Inflation is a rise in the general price level of goods and services in a country in a given period.

Monetary policy can be used to control inflation. When the Central bank contracts money supply, it seeks to limit inflation.

At least two types of inflation can be reduced through a reduction in money supply: These are demand-pull inflation and monetary inflation.

Demand-pull inflation occurs when aggregate demand grows sharply as a result of a large increase in consumer spending, investment spending, and government spending.

Monetary inflation, on the other hand, is the rise in the average prices of goods and services caused by excessive growth in the money supply in the economy.

Because the central bank can control the money supply and influence aggregate demand, it is in a better position to limit both monetary and demand-pull inflation.

To achieve its goal of limiting inflation, the central bank engages in tough or contractionary monetary policy.

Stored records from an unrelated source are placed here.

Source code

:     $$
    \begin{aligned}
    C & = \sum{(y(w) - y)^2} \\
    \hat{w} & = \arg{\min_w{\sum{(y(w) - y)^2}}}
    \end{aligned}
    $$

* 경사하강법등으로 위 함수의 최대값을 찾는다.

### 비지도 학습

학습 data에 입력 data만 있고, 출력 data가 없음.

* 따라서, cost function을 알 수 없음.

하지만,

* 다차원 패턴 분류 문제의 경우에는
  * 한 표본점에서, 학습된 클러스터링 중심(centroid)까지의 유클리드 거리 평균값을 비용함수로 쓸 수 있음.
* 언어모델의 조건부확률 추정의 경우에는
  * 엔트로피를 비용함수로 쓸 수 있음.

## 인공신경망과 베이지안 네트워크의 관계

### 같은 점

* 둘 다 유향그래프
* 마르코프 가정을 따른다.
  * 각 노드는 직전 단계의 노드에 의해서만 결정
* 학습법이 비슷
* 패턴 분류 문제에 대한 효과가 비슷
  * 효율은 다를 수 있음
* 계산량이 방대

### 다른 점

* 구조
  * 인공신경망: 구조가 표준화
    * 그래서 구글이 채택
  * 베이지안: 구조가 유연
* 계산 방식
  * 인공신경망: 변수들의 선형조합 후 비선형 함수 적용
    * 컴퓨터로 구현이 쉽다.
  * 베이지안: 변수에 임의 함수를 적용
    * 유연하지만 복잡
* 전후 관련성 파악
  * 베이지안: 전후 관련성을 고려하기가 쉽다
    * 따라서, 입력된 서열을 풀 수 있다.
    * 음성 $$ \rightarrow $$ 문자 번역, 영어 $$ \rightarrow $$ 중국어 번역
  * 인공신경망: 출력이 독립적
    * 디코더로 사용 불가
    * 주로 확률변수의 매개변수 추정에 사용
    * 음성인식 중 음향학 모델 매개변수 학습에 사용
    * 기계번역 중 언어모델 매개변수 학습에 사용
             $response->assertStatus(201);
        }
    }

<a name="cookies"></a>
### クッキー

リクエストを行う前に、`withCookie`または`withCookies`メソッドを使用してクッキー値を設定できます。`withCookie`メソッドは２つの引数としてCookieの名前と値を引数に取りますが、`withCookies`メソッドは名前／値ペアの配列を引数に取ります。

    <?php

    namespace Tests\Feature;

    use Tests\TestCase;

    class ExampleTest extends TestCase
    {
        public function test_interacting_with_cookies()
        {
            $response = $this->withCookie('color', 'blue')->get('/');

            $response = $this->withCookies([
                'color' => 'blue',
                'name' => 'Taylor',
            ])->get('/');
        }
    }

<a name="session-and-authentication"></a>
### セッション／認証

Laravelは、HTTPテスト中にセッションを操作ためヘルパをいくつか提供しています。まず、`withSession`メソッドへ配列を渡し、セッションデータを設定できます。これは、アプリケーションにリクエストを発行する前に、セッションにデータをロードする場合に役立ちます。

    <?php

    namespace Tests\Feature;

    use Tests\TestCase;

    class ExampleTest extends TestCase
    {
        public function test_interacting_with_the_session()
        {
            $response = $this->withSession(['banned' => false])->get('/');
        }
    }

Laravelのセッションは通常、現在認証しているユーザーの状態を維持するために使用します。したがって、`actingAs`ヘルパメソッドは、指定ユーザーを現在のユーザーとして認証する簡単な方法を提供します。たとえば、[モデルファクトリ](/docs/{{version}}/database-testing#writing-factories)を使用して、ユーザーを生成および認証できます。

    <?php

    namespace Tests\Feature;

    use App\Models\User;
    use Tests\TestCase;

A contractionary monetary policy is a reduction in monetary policy to fight inflation.

There are four contractionary monetary policies used by the central bank. These are

1. Increase bank rate: Bank rate is the rate at which the central bank provides lends to the commercial banks. It is also referred to as the monetary policy rate (MPR)

The central bank increases the bank rate whenever it wishes to reduce the money supply.

This is because if the bank rate rises, banks will raise their lending rates as well.

With high lending rates, businessmen and industrialists alike will be discouraged from borrowing loans from commercial banks.

As a result, the money supply shrinks, which helps to reduce money inflation. Because the money supply has shrunk, household consumption and business spending will decrease as well, resulting in a drop in aggregate demand, which is required to fight demand-pull inflation.

Therefore, an increase in bank decreases money inflation and demand-pull inflation

2. Increase in cash reserve ratio: Also known as reserve requirement is the minimum amount that banks must hold in reserve against cash deposits.

If, for example, the reserve requirement is 10%, banks must hold €10,000 in reserve for every deposit of €100,000. The remaining €90,000 is loaned out.

so, If the central bank raises the cash requirement to 20%, then banks must hold €20,000 in reserve for every deposit of €100,000.

The effect is that commercial banks will reduce their credit, resulting in a reduction in the money supply. 

Because the money supply has reduced, the interest rate (which is the price of money) will rise, causing a drop in investment spending which would have the contractionary effect of lowering aggregate demand which is necessary for fighting inflation.

Thus, we see an increase in the cash reserve ratio can help inflation.

3. Selling of government securities: Central bank also trades securities in. This is collectively known as open market operations.

When the central bank sells securities in the open market, it receives payment in the form of a cheque from a commercial bank.

Following this, commercial bank's balance, which is kept with the commercial banks, reduces by the same amount.

Furthermore, because the cash balance has been reduced, the bank has to reduce the cash it loaned out to meet its reserve requirement, resulting in a reduction in the money supply.

Because the money supply has reduced, the interest rate must rise, resulting in a drop in investment spending which would eventually reduce aggregate demand. Since money supply and aggregate demand have decreased, both money and demand-pull inflation must fall. 

4. Increase margin requirement: This is the difference between the loan amount and the market value of security pledged as collateral for the loan.

For example, if the margin requirement is 10%, then borrowers must provide €120,000 in collateral to obtain a €108,000 loan 

Assuming, the central bank raises the margin requirement to 20%, borrowers will be able to obtain a loan of €96,000 with the same €120,000 worth of securities.

As a result, the demand for loans will decrease as borrowing becomes more expensive. As demand for loans decreases, funds necessary for investment may become unavailable, which would reduce aggregate demand.

Bottom line

The basic goal of contractionary goal is to reduce inflation (both demand-pull and monetary inflation).

By reducing the money supply and increasing inflation, the central bank hopes to reduce inflation.